What this task involves
The lines needed are those below that contain the word "author"; copy each one.

Exercise materials
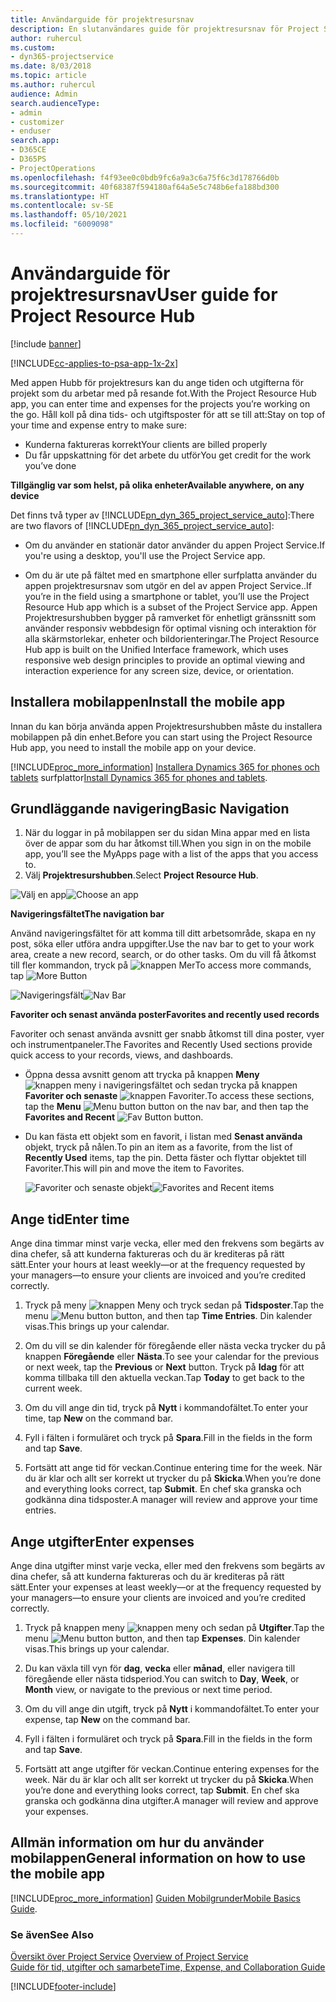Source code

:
 ```yaml
---
title: Användarguide för projektresursnav
description: En slutanvändares guide för projektresursnav för Project Service
author: ruhercul
ms.custom:
- dyn365-projectservice
ms.date: 8/03/2018
ms.topic: article
ms.author: ruhercul
audience: Admin
search.audienceType:
- admin
- customizer
- enduser
search.app:
- D365CE
- D365PS
- ProjectOperations
ms.openlocfilehash: f4f93ee0c0bdb9fc6a9a3c6a75f6c3d178766d0b
ms.sourcegitcommit: 40f68387f594180af64a5e5c748b6efa188bd300
ms.translationtype: HT
ms.contentlocale: sv-SE
ms.lasthandoff: 05/10/2021
ms.locfileid: "6009098"
---
```

# <a name="user-guide-for-project-resource-hub"></a><span data-ttu-id="553a6-103">Användarguide för projektresursnav</span><span class="sxs-lookup"><span data-stu-id="553a6-103">User guide for Project Resource Hub</span></span>

[!include [banner](../includes/psa-now-project-operations.md)]

[!INCLUDE[cc-applies-to-psa-app-1x-2x](../includes/cc-applies-to-psa-app-1x-2x.md)]

<span data-ttu-id="553a6-104">Med appen Hubb för projektresurs kan du ange tiden och utgifterna för projekt som du arbetar med på resande fot.</span><span class="sxs-lookup"><span data-stu-id="553a6-104">With the Project Resource Hub app, you can enter time and expenses for the projects you’re working on the go.</span></span> <span data-ttu-id="553a6-105">Håll koll på dina tids- och utgiftsposter för att se till att:</span><span class="sxs-lookup"><span data-stu-id="553a6-105">Stay on top of your time and expense entry to make sure:</span></span>

- <span data-ttu-id="553a6-106">Kunderna faktureras korrekt</span><span class="sxs-lookup"><span data-stu-id="553a6-106">Your clients are billed properly</span></span>
- <span data-ttu-id="553a6-107">Du får uppskattning för det arbete du utför</span><span class="sxs-lookup"><span data-stu-id="553a6-107">You get credit for the work you’ve done</span></span>

<span data-ttu-id="553a6-108">**Tillgänglig var som helst, på olika enheter**</span><span class="sxs-lookup"><span data-stu-id="553a6-108">**Available anywhere, on any device**</span></span>

<span data-ttu-id="553a6-109">Det finns två typer av [!INCLUDE[pn_dyn_365_project_service_auto](../includes/pn-dyn-365-project-service-auto.md)]:</span><span class="sxs-lookup"><span data-stu-id="553a6-109">There are two flavors of [!INCLUDE[pn_dyn_365_project_service_auto](../includes/pn-dyn-365-project-service-auto.md)]:</span></span> 

- <span data-ttu-id="553a6-110">Om du använder en stationär dator använder du appen Project Service.</span><span class="sxs-lookup"><span data-stu-id="553a6-110">If you're using a desktop, you'll use the Project Service app.</span></span> 

- <span data-ttu-id="553a6-111">Om du är ute på fältet med en smartphone eller surfplatta använder du appen projektresursnav som utgör en del av appen Project Service..</span><span class="sxs-lookup"><span data-stu-id="553a6-111">If you’re in the field using a smartphone or tablet, you’ll use the Project Resource Hub app which is a subset of the Project Service  app.</span></span> <span data-ttu-id="553a6-112">Appen Projektresurshubben bygger på ramverket för enhetligt gränssnitt som använder responsiv webbdesign för optimal visning och interaktion för alla skärmstorlekar, enheter och bildorienteringar.</span><span class="sxs-lookup"><span data-stu-id="553a6-112">The Project Resource Hub app is built on the Unified Interface framework, which uses responsive web design principles to provide an optimal viewing and interaction experience for any screen size, device, or orientation.</span></span> 


## <a name="install-the-mobile-app"></a><span data-ttu-id="553a6-113">Installera mobilappen</span><span class="sxs-lookup"><span data-stu-id="553a6-113">Install the mobile app</span></span>
<span data-ttu-id="553a6-114">Innan du kan börja använda appen Projektresurshubben måste du installera mobilappen på din enhet.</span><span class="sxs-lookup"><span data-stu-id="553a6-114">Before you can start using the Project Resource Hub app, you need to install the mobile app on your device.</span></span> 

[!INCLUDE[proc_more_information](../includes/proc-more-information.md)] <span data-ttu-id="553a6-115">[Installera Dynamics 365 for phones och tablets](/dynamics365/mobile-app/install-dynamics-365-for-phones-and-tablets) surfplattor</span><span class="sxs-lookup"><span data-stu-id="553a6-115">[Install Dynamics 365 for phones and tablets](/dynamics365/mobile-app/install-dynamics-365-for-phones-and-tablets).</span></span>

## <a name="basic-navigation"></a><span data-ttu-id="553a6-116">Grundläggande navigering</span><span class="sxs-lookup"><span data-stu-id="553a6-116">Basic Navigation</span></span>
1.  <span data-ttu-id="553a6-117">När du loggar in på mobilappen ser du sidan Mina appar med en lista över de appar som du har åtkomst till.</span><span class="sxs-lookup"><span data-stu-id="553a6-117">When you sign in on the mobile app, you’ll see the MyApps page with a list of the apps that you access to.</span></span> 
2.  <span data-ttu-id="553a6-118">Välj **Projektresurshubben**.</span><span class="sxs-lookup"><span data-stu-id="553a6-118">Select **Project Resource Hub**.</span></span>

<span data-ttu-id="553a6-119">![Välj en app](media/chooseApp_1.png "Välj en app")</span><span class="sxs-lookup"><span data-stu-id="553a6-119">![Choose an app](media/chooseApp_1.png "Choose an app")</span></span>

<span data-ttu-id="553a6-120">**Navigeringsfältet**</span><span class="sxs-lookup"><span data-stu-id="553a6-120">**The navigation bar**</span></span>

<span data-ttu-id="553a6-121">Använd navigeringsfältet för att komma till ditt arbetsområde, skapa en ny post, söka eller utföra andra uppgifter.</span><span class="sxs-lookup"><span data-stu-id="553a6-121">Use the nav bar to get to your work area, create a new record, search, or do other tasks.</span></span> <span data-ttu-id="553a6-122">Om du vill få åtkomst till fler kommandon, tryck på ![knappen Mer](media/MoreButton.png "Knappen Fler")</span><span class="sxs-lookup"><span data-stu-id="553a6-122">To access more commands, tap ![More Button](media/MoreButton.png "More Button")</span></span>

<span data-ttu-id="553a6-123">![Navigeringsfält](media/NavBar_2.png "Navigeringsfält")</span><span class="sxs-lookup"><span data-stu-id="553a6-123">![Nav Bar](media/NavBar_2.png "Nav Bar")</span></span>

<span data-ttu-id="553a6-124">**Favoriter och senast använda poster**</span><span class="sxs-lookup"><span data-stu-id="553a6-124">**Favorites and recently used records**</span></span>

<span data-ttu-id="553a6-125">Favoriter och senast använda avsnitt ger snabb åtkomst till dina poster, vyer och instrumentpaneler.</span><span class="sxs-lookup"><span data-stu-id="553a6-125">The Favorites and Recently Used sections provide quick access to your records, views, and dashboards.</span></span> 

- <span data-ttu-id="553a6-126">Öppna dessa avsnitt genom att trycka på knappen **Meny** ![knappen meny](media/MenuButton.png "Menyknapp") i navigeringsfältet och sedan trycka på knappen **Favoriter och senaste** ![knappen Favoriter](media/FavButton.png "Fav-knappen").</span><span class="sxs-lookup"><span data-stu-id="553a6-126">To access these sections, tap the **Menu** ![Menu button](media/MenuButton.png "Menu button") button on the nav bar, and then tap the **Favorites and Recent** ![Fav Button](media/FavButton.png "Fav Button") button.</span></span>

- <span data-ttu-id="553a6-127">Du kan fästa ett objekt som en favorit, i listan med **Senast använda** objekt, tryck på nålen.</span><span class="sxs-lookup"><span data-stu-id="553a6-127">To pin an item as a favorite, from the list of **Recently Used** items, tap the pin.</span></span> <span data-ttu-id="553a6-128">Detta fäster och flyttar objektet till Favoriter.</span><span class="sxs-lookup"><span data-stu-id="553a6-128">This will pin and move the item to Favorites.</span></span>

  <span data-ttu-id="553a6-129">![Favoriter och senaste objekt](media/Favs_3.png "Favoriter och senaste objekt")</span><span class="sxs-lookup"><span data-stu-id="553a6-129">![Favorites and Recent items](media/Favs_3.png "Favorites and Recent items")</span></span>
 
## <a name="enter-time"></a><span data-ttu-id="553a6-130">Ange tid</span><span class="sxs-lookup"><span data-stu-id="553a6-130">Enter time</span></span>
<span data-ttu-id="553a6-131">Ange dina timmar minst varje vecka, eller med den frekvens som begärts av dina chefer, så att kunderna faktureras och du är krediteras på rätt sätt.</span><span class="sxs-lookup"><span data-stu-id="553a6-131">Enter your hours at least weekly—or at the frequency requested by your managers—to ensure your clients are invoiced and you’re credited correctly.</span></span>

1. <span data-ttu-id="553a6-132">Tryck på meny ![knappen Meny](media/MenuButton.png "Menyknapp") och tryck sedan på **Tidsposter**.</span><span class="sxs-lookup"><span data-stu-id="553a6-132">Tap the menu ![Menu button](media/MenuButton.png "Menu button") button, and then tap **Time Entries**.</span></span> <span data-ttu-id="553a6-133">Din kalender visas.</span><span class="sxs-lookup"><span data-stu-id="553a6-133">This brings up your calendar.</span></span>

2. <span data-ttu-id="553a6-134">Om du vill se din kalender för föregående eller nästa vecka trycker du på knappen **Föregående** eller **Nästa**.</span><span class="sxs-lookup"><span data-stu-id="553a6-134">To see your calendar for the previous or next week, tap the **Previous** or **Next** button.</span></span> <span data-ttu-id="553a6-135">Tryck på **Idag** för att komma tillbaka till den aktuella veckan.</span><span class="sxs-lookup"><span data-stu-id="553a6-135">Tap **Today** to get back to the current week.</span></span>

3. <span data-ttu-id="553a6-136">Om du vill ange din tid, tryck på **Nytt** i kommandofältet.</span><span class="sxs-lookup"><span data-stu-id="553a6-136">To enter your time, tap **New** on the command bar.</span></span> 

4. <span data-ttu-id="553a6-137">Fyll i fälten i formuläret och tryck på **Spara**.</span><span class="sxs-lookup"><span data-stu-id="553a6-137">Fill in the fields in the form and tap **Save**.</span></span>

5. <span data-ttu-id="553a6-138">Fortsätt att ange tid för veckan.</span><span class="sxs-lookup"><span data-stu-id="553a6-138">Continue entering time for the week.</span></span> <span data-ttu-id="553a6-139">När du är klar och allt ser korrekt ut trycker du på **Skicka**.</span><span class="sxs-lookup"><span data-stu-id="553a6-139">When you’re done and everything looks correct, tap **Submit**.</span></span> <span data-ttu-id="553a6-140">En chef ska granska och godkänna dina tidsposter.</span><span class="sxs-lookup"><span data-stu-id="553a6-140">A manager will review and approve your time entries.</span></span>

## <a name="enter-expenses"></a><span data-ttu-id="553a6-141">Ange utgifter</span><span class="sxs-lookup"><span data-stu-id="553a6-141">Enter expenses</span></span> 
<span data-ttu-id="553a6-142">Ange dina utgifter minst varje vecka, eller med den frekvens som begärts av dina chefer, så att kunderna faktureras och du är krediteras på rätt sätt.</span><span class="sxs-lookup"><span data-stu-id="553a6-142">Enter your expenses at least weekly—or at the frequency requested by your managers—to ensure your clients are invoiced and you’re credited correctly.</span></span>

1. <span data-ttu-id="553a6-143">Tryck på knappen meny ![knappen meny](media/MenuButton.png "Menyknapp") och sedan på **Utgifter**.</span><span class="sxs-lookup"><span data-stu-id="553a6-143">Tap the menu ![Menu button](media/MenuButton.png "Menu button") button, and then tap **Expenses**.</span></span> <span data-ttu-id="553a6-144">Din kalender visas.</span><span class="sxs-lookup"><span data-stu-id="553a6-144">This brings up your calendar.</span></span>

2. <span data-ttu-id="553a6-145">Du kan växla till vyn för **dag**, **vecka** eller **månad**, eller navigera till föregående eller nästa tidsperiod.</span><span class="sxs-lookup"><span data-stu-id="553a6-145">You can switch to **Day**, **Week**, or **Month** view, or navigate to the previous or next time period.</span></span> 

3. <span data-ttu-id="553a6-146">Om du vill ange din utgift, tryck på **Nytt** i kommandofältet.</span><span class="sxs-lookup"><span data-stu-id="553a6-146">To enter your expense, tap **New** on the command bar.</span></span> 

4. <span data-ttu-id="553a6-147">Fyll i fälten i formuläret och tryck på **Spara**.</span><span class="sxs-lookup"><span data-stu-id="553a6-147">Fill in the fields in the form and tap **Save**.</span></span>

5. <span data-ttu-id="553a6-148">Fortsätt att ange utgifter för veckan.</span><span class="sxs-lookup"><span data-stu-id="553a6-148">Continue entering expenses for the week.</span></span> <span data-ttu-id="553a6-149">När du är klar och allt ser korrekt ut trycker du på **Skicka**.</span><span class="sxs-lookup"><span data-stu-id="553a6-149">When you’re done and everything looks correct, tap **Submit**.</span></span> <span data-ttu-id="553a6-150">En chef ska granska och godkänna dina utgifter.</span><span class="sxs-lookup"><span data-stu-id="553a6-150">A manager will review and approve your expenses.</span></span>

## <a name="general-information-on-how-to-use-the-mobile-app"></a><span data-ttu-id="553a6-151">Allmän information om hur du använder mobilappen</span><span class="sxs-lookup"><span data-stu-id="553a6-151">General information on how to use the mobile app</span></span> 
[!INCLUDE[proc_more_information](../includes/proc-more-information.md)] <span data-ttu-id="553a6-152">[Guiden Mobilgrunder](/dynamics365/mobile-app/dynamics-365-phones-tablets-users-guide)</span><span class="sxs-lookup"><span data-stu-id="553a6-152">[Mobile Basics Guide](/dynamics365/mobile-app/dynamics-365-phones-tablets-users-guide).</span></span>

### <a name="see-also"></a><span data-ttu-id="553a6-153">Se även</span><span class="sxs-lookup"><span data-stu-id="553a6-153">See Also</span></span>  
 <span data-ttu-id="553a6-154">[Översikt över Project Service](../psa/overview.md) </span><span class="sxs-lookup"><span data-stu-id="553a6-154">[Overview of Project Service](../psa/overview.md) </span></span>  
 [<span data-ttu-id="553a6-155">Guide för tid, utgifter och samarbete</span><span class="sxs-lookup"><span data-stu-id="553a6-155">Time, Expense, and Collaboration Guide</span></span>](../psa/time-expense-collaboration-guide.md)   
 


[!INCLUDE[footer-include](../includes/footer-banner.md)]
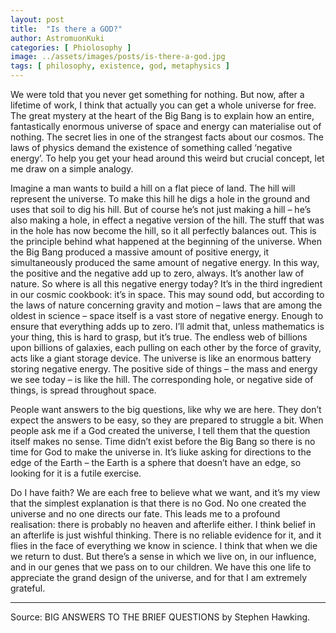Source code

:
 ```yaml
---
layout: post
title:  "Is there a GOD?"
author: AstromuonKuki
categories: [ Phiolosophy ]
image: ../assets/images/posts/is-there-a-god.jpg
tags: [ philosophy, existence, god, metaphysics ]
---
```


We were told that you never get something for nothing. But now, after a lifetime of work, I think that actually you can get a whole universe for free. The great mystery at the heart of the Big Bang is to explain how an entire, fantastically enormous universe of space and energy can materialise out of nothing. The secret lies in one of the strangest facts about our cosmos. The laws of physics demand the existence of something called ‘negative energy’. To help you get your head around this weird but crucial concept, let me draw on a simple analogy.

Imagine a man wants to build a hill on a flat piece of land. The hill will represent the universe. To make this hill he digs a hole in the ground and uses that soil to dig his hill. But of course he’s not just making a hill – he’s also making a hole, in effect a negative version of the hill. The stuff that was in the hole has now become the hill, so it all perfectly balances out. This is the principle behind what happened at the beginning of the universe. When the Big Bang produced a massive amount of positive energy, it simultaneously produced the same amount of negative energy. In this way, the positive and the negative add up to zero, always. It’s another law of nature. So where is all this negative energy today? It’s in the third ingredient in our cosmic cookbook: it’s in space. This may sound odd, but according to the laws of nature concerning gravity and motion – laws that are among the oldest in science – space itself is a vast store of negative energy. Enough to ensure that everything adds up to zero. I’ll admit that, unless mathematics is your thing, this is hard to grasp, but it’s true. The endless web of billions upon billions of galaxies, each pulling on each other by the force of gravity, acts like a giant storage device. The universe is like an enormous battery storing negative energy. The positive side of things – the mass and energy we see today – is like the hill. The corresponding hole, or negative side of things, is spread throughout space.

People want answers to the big questions, like why we are here. They don’t expect the answers to be easy, so they are prepared to struggle a bit. When people ask me if a God created the universe, I tell them that the question itself makes no sense. Time didn’t exist before the Big Bang so there is no time for God to make the universe in. It’s liuke asking for directions to the edge of the Earth – the Earth is a sphere that doesn’t have an edge, so looking for it is a futile exercise.

Do I have faith? We are each free to believe what we want, and it’s my view that the simplest explanation is that there is no God. No one created the universe and no one directs our fate. This leads me to a profound realisation: there is probably no heaven and afterlife either. I think belief in an afterlife is just wishful thinking. There is no reliable evidence for it, and it flies in the face of everything we know in science. I think that when we die we return to dust. But there’s a sense in which we live on, in our influence, and in our genes that we pass on to our children. We have this one life to appreciate the grand design of the universe, and for that I am extremely grateful.
_____
Source: BIG ANSWERS TO THE BRIEF QUESTIONS by Stephen Hawking.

Exercise answer
author: ruhercul
ms.author: ruhercul
author: AstromuonKuki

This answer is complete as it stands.